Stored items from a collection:
◆ ◆ ◆ ◆

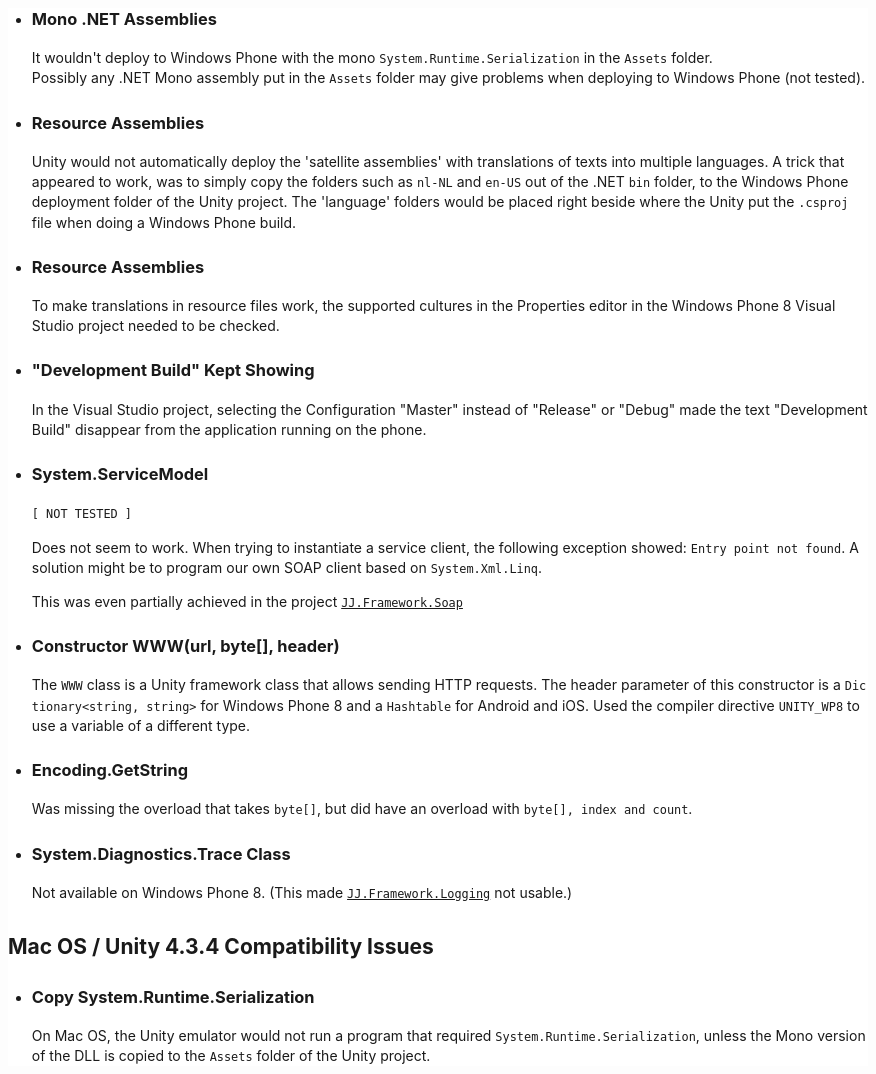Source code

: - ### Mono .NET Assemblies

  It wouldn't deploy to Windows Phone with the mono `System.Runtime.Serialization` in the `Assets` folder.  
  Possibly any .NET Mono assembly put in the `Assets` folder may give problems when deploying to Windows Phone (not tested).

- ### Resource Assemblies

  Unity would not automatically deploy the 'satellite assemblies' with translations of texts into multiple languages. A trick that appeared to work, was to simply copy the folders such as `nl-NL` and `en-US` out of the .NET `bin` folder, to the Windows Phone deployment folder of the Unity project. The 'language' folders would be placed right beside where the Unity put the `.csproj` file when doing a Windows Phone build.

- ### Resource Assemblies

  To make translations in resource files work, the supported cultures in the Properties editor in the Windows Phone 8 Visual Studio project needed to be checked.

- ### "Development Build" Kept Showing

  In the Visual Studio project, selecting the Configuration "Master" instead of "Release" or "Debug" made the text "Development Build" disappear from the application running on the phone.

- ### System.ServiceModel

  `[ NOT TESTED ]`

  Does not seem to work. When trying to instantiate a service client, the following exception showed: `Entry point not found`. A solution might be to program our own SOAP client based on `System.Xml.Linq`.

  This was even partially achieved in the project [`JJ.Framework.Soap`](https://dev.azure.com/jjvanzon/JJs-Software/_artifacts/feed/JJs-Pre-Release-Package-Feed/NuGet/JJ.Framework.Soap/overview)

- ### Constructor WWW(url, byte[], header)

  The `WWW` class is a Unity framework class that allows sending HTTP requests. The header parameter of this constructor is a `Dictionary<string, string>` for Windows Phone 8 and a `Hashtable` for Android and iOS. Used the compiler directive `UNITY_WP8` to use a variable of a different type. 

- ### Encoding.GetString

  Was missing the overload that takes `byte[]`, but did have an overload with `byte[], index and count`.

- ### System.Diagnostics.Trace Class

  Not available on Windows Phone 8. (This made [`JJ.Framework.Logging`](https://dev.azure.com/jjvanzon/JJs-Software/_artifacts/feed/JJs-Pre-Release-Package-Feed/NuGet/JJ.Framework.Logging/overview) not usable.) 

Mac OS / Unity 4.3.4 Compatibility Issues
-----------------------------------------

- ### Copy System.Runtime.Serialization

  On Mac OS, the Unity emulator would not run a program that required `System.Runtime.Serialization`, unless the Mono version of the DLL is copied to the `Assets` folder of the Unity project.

◆ ◆ ◆ ◆

### TO DO
Quote the text of every record above word for word, leaving out the pictures.

### ANSWER AREA
Source code

: - ### Mono .NET Assemblies

  It wouldn't deploy to Windows Phone with the mono `System.Runtime.Serialization` in the `Assets` folder.  
  Possibly any .NET Mono assembly put in the `Assets` folder may give problems when deploying to Windows Phone (not tested).

- ### Resource Assemblies

  Unity would not automatically deploy the 'satellite assemblies' with translations of texts into multiple languages. A trick that appeared to work, was to simply copy the folders such as `nl-NL` and `en-US` out of the .NET `bin` folder, to the Windows Phone deployment folder of the Unity project. The 'language' folders would be placed right beside where the Unity put the `.csproj` file when doing a Windows Phone build.

- ### Resource Assemblies

  To make translations in resource files work, the supported cultures in the Properties editor in the Windows Phone 8 Visual Studio project needed to be checked.

- ### "Development Build" Kept Showing

  In the Visual Studio project, selecting the Configuration "Master" instead of "Release" or "Debug" made the text "Development Build" disappear from the application running on the phone.

- ### System.ServiceModel

  `[ NOT TESTED ]`

  Does not seem to work. When trying to instantiate a service client, the following exception showed: `Entry point not found`. A solution might be to program our own SOAP client based on `System.Xml.Linq`.

  This was even partially achieved in the project [`JJ.Framework.Soap`](https://dev.azure.com/jjvanzon/JJs-Software/_artifacts/feed/JJs-Pre-Release-Package-Feed/NuGet/JJ.Framework.Soap/overview)

- ### Constructor WWW(url, byte[], header)

  The `WWW` class is a Unity framework class that allows sending HTTP requests. The header parameter of this constructor is a `Dictionary<string, string>` for Windows Phone 8 and a `Hashtable` for Android and iOS. Used the compiler directive `UNITY_WP8` to use a variable of a different type. 

- ### Encoding.GetString

  Was missing the overload that takes `byte[]`, but did have an overload with `byte[], index and count`.

- ### System.Diagnostics.Trace Class

  Not available on Windows Phone 8. (This made [`JJ.Framework.Logging`](https://dev.azure.com/jjvanzon/JJs-Software/_artifacts/feed/JJs-Pre-Release-Package-Feed/NuGet/JJ.Framework.Logging/overview) not usable.) 

Mac OS / Unity 4.3.4 Compatibility Issues
-----------------------------------------

- ### Copy System.Runtime.Serialization

  On Mac OS, the Unity emulator would not run a program that required `System.Runtime.Serialization`, unless the Mono version of the DLL is copied to the `Assets` folder of the Unity project.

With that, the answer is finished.